## Task goal
Copy each line below exactly and leave the pictures out.
=== Data supplied ===
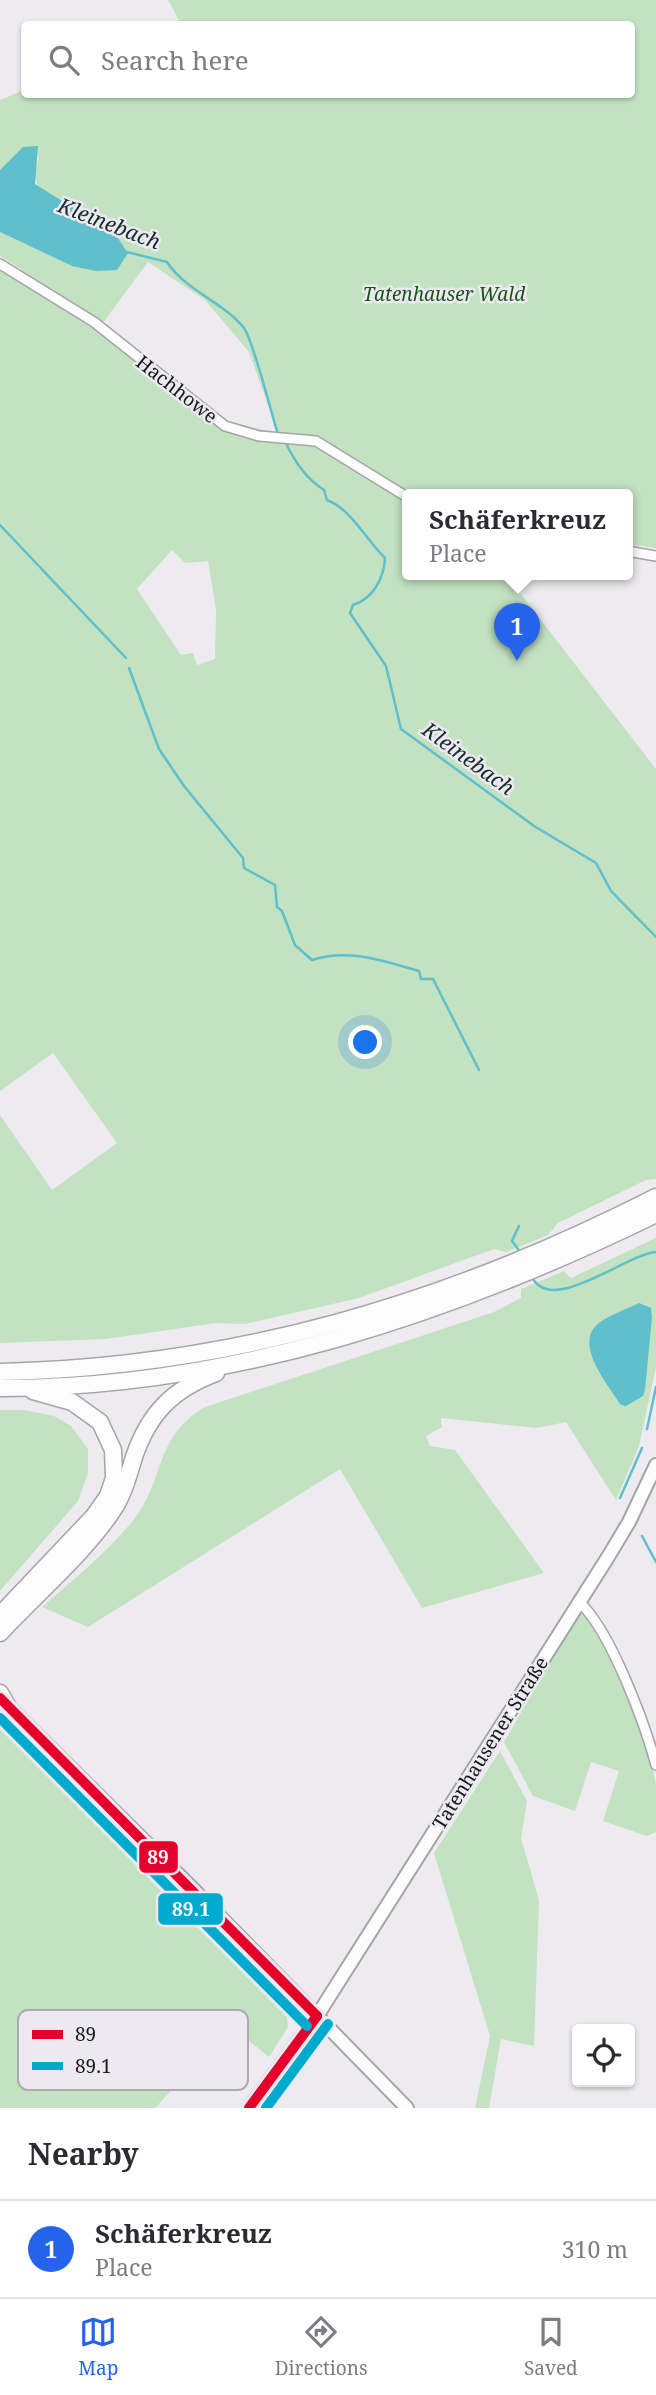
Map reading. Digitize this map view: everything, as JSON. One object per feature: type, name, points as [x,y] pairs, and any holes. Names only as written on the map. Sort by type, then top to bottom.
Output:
[{"type":"highway","points":[[557,1253],[656,1198]]},
{"type":"highway","points":[[0,1388],[83,1384],[244,1363],[361,1334],[656,1214]]},
{"type":"highway","points":[[0,1372],[108,1367],[249,1346],[370,1315],[511,1272]]},
{"type":"highway","points":[[0,1633],[97,1530],[116,1506],[144,1431],[168,1398],[186,1385],[244,1363]]},
{"type":"highway","points":[[0,1615],[94,1516],[108,1496],[114,1478],[113,1450],[100,1422],[72,1402],[24,1388]]},
{"type":"main road","name":"Tatenhausener Straße","points":[[249,2108],[317,2016],[629,1522],[656,1465]]},
{"type":"main road","points":[[2,1699],[168,1863],[407,2108]]},
{"type":"street","name":"Hachhowe","points":[[0,264],[94,322],[225,426],[258,436],[316,441],[402,494]]},
{"type":"street","points":[[633,552],[656,556]]},
{"type":"street","points":[[579,1602],[594,1617],[645,1724],[656,1765]]},
{"type":"green space","name":"Tatenhauser Wald","points":[[168,0],[656,0],[656,548],[633,545],[633,489],[402,489],[402,580],[510,580],[656,769],[656,1179],[646,1180],[558,1223],[548,1235],[506,1252],[494,1249],[359,1298],[245,1324],[216,1323],[106,1339],[0,1343],[0,1115],[52,1190],[117,1143],[53,1053],[0,1091],[0,269],[14,277],[22,270],[0,256],[0,232],[72,266],[90,219],[38,188],[34,174],[39,157],[0,170],[0,100],[21,91],[21,98],[635,98],[635,21],[179,21]],"holes":[[[148,262],[205,300],[249,352],[278,433],[226,422],[102,324]],[[172,550],[185,563],[208,561],[216,610],[215,659],[197,665],[193,653],[181,655],[137,589]]]},
{"type":"green space","points":[[656,1238],[656,1367],[639,1446],[616,1500],[566,1422],[537,1428],[441,1418],[442,1427],[426,1436],[430,1446],[455,1450],[544,1573],[422,1608],[340,1469],[88,1627],[42,1607],[102,1554],[135,1518],[145,1503],[168,1445],[189,1419],[205,1407],[494,1312],[521,1298],[521,1289],[564,1271],[571,1278]]},
{"type":"green space","points":[[0,1410],[24,1410],[54,1416],[71,1426],[88,1449],[88,1473],[78,1501],[0,1591]]},
{"type":"green space","points":[[579,1613],[589,1615],[642,1725],[656,1784],[656,1832],[647,1836],[603,1821],[619,1771],[591,1762],[575,1811],[533,1796],[504,1742]]},
{"type":"green space","points":[[0,1717],[280,2000],[286,2009],[288,2027],[269,2057],[248,2040],[248,2010],[18,2010],[18,2090],[172,2090],[155,2108],[0,2108]]},
{"type":"green space","points":[[500,1751],[527,1801],[521,1838],[539,1900],[534,2046],[501,2039],[489,2108],[475,2108],[490,2036],[434,1853]]},
{"type":"water","points":[[38,146],[35,184],[115,234],[128,253],[117,270],[96,271],[72,266],[0,232],[0,170],[23,147]]},
{"type":"water","points":[[639,1303],[651,1308],[652,1317],[645,1390],[643,1396],[626,1406],[621,1405],[595,1364],[589,1342],[592,1331],[599,1323]]},
{"type":"waterway","name":"Kleinebach","points":[[127,252],[167,262],[184,280],[244,328],[257,361],[277,431]]},
{"type":"waterway","name":"Kleinebach","points":[[285,441],[301,468],[324,490],[327,500],[344,510],[385,558],[376,587],[366,598],[353,605],[350,613],[386,666],[401,729],[534,826],[596,863],[611,891],[656,937]]},
{"type":"waterway","points":[[0,525],[126,658]]},
{"type":"waterway","points":[[129,668],[159,749],[184,786],[243,858],[244,868],[275,885],[277,907],[282,911],[295,945],[312,960],[339,955],[366,957],[419,971],[421,979],[433,979],[479,1070]]},
{"type":"waterway","points":[[519,1226],[512,1241],[521,1253]]},
{"type":"waterway","points":[[531,1275],[540,1286],[554,1290],[588,1281],[656,1252]]},
{"type":"waterway","name":"Kleinebach","points":[[647,1429],[656,1387]]},
{"type":"waterway","name":"Kleinebach","points":[[620,1498],[642,1448]]},
{"type":"waterway","name":"Kleinebach","points":[[642,1536],[656,1562]]},
{"type":"transit line","name":"89","points":[[0,1698],[317,2016]]},
{"type":"transit line","name":"89.1","points":[[0,1718],[307,2026]]},
{"type":"transit line","name":"89","points":[[249,2108],[317,2016]]},
{"type":"transit line","name":"89.1","points":[[266,2108],[328,2024]]},
{"type":"place","name":"Schäferkreuz","points":[[517,661]]}]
===
## Completed task
Map reading. Digitize this map view: everything, as JSON. One object per feature: type, name, points as [x,y] pairs, and any holes. Names only as written on the map. Sort by type, then top to bottom.
Output:
[{"type":"highway","points":[[557,1253],[656,1198]]},
{"type":"highway","points":[[0,1388],[83,1384],[244,1363],[361,1334],[656,1214]]},
{"type":"highway","points":[[0,1372],[108,1367],[249,1346],[370,1315],[511,1272]]},
{"type":"highway","points":[[0,1633],[97,1530],[116,1506],[144,1431],[168,1398],[186,1385],[244,1363]]},
{"type":"highway","points":[[0,1615],[94,1516],[108,1496],[114,1478],[113,1450],[100,1422],[72,1402],[24,1388]]},
{"type":"main road","name":"Tatenhausener Straße","points":[[249,2108],[317,2016],[629,1522],[656,1465]]},
{"type":"main road","points":[[2,1699],[168,1863],[407,2108]]},
{"type":"street","name":"Hachhowe","points":[[0,264],[94,322],[225,426],[258,436],[316,441],[402,494]]},
{"type":"street","points":[[633,552],[656,556]]},
{"type":"street","points":[[579,1602],[594,1617],[645,1724],[656,1765]]},
{"type":"green space","name":"Tatenhauser Wald","points":[[168,0],[656,0],[656,548],[633,545],[633,489],[402,489],[402,580],[510,580],[656,769],[656,1179],[646,1180],[558,1223],[548,1235],[506,1252],[494,1249],[359,1298],[245,1324],[216,1323],[106,1339],[0,1343],[0,1115],[52,1190],[117,1143],[53,1053],[0,1091],[0,269],[14,277],[22,270],[0,256],[0,232],[72,266],[90,219],[38,188],[34,174],[39,157],[0,170],[0,100],[21,91],[21,98],[635,98],[635,21],[179,21]],"holes":[[[148,262],[205,300],[249,352],[278,433],[226,422],[102,324]],[[172,550],[185,563],[208,561],[216,610],[215,659],[197,665],[193,653],[181,655],[137,589]]]},
{"type":"green space","points":[[656,1238],[656,1367],[639,1446],[616,1500],[566,1422],[537,1428],[441,1418],[442,1427],[426,1436],[430,1446],[455,1450],[544,1573],[422,1608],[340,1469],[88,1627],[42,1607],[102,1554],[135,1518],[145,1503],[168,1445],[189,1419],[205,1407],[494,1312],[521,1298],[521,1289],[564,1271],[571,1278]]},
{"type":"green space","points":[[0,1410],[24,1410],[54,1416],[71,1426],[88,1449],[88,1473],[78,1501],[0,1591]]},
{"type":"green space","points":[[579,1613],[589,1615],[642,1725],[656,1784],[656,1832],[647,1836],[603,1821],[619,1771],[591,1762],[575,1811],[533,1796],[504,1742]]},
{"type":"green space","points":[[0,1717],[280,2000],[286,2009],[288,2027],[269,2057],[248,2040],[248,2010],[18,2010],[18,2090],[172,2090],[155,2108],[0,2108]]},
{"type":"green space","points":[[500,1751],[527,1801],[521,1838],[539,1900],[534,2046],[501,2039],[489,2108],[475,2108],[490,2036],[434,1853]]},
{"type":"water","points":[[38,146],[35,184],[115,234],[128,253],[117,270],[96,271],[72,266],[0,232],[0,170],[23,147]]},
{"type":"water","points":[[639,1303],[651,1308],[652,1317],[645,1390],[643,1396],[626,1406],[621,1405],[595,1364],[589,1342],[592,1331],[599,1323]]},
{"type":"waterway","name":"Kleinebach","points":[[127,252],[167,262],[184,280],[244,328],[257,361],[277,431]]},
{"type":"waterway","name":"Kleinebach","points":[[285,441],[301,468],[324,490],[327,500],[344,510],[385,558],[376,587],[366,598],[353,605],[350,613],[386,666],[401,729],[534,826],[596,863],[611,891],[656,937]]},
{"type":"waterway","points":[[0,525],[126,658]]},
{"type":"waterway","points":[[129,668],[159,749],[184,786],[243,858],[244,868],[275,885],[277,907],[282,911],[295,945],[312,960],[339,955],[366,957],[419,971],[421,979],[433,979],[479,1070]]},
{"type":"waterway","points":[[519,1226],[512,1241],[521,1253]]},
{"type":"waterway","points":[[531,1275],[540,1286],[554,1290],[588,1281],[656,1252]]},
{"type":"waterway","name":"Kleinebach","points":[[647,1429],[656,1387]]},
{"type":"waterway","name":"Kleinebach","points":[[620,1498],[642,1448]]},
{"type":"waterway","name":"Kleinebach","points":[[642,1536],[656,1562]]},
{"type":"transit line","name":"89","points":[[0,1698],[317,2016]]},
{"type":"transit line","name":"89.1","points":[[0,1718],[307,2026]]},
{"type":"transit line","name":"89","points":[[249,2108],[317,2016]]},
{"type":"transit line","name":"89.1","points":[[266,2108],[328,2024]]},
{"type":"place","name":"Schäferkreuz","points":[[517,661]]}]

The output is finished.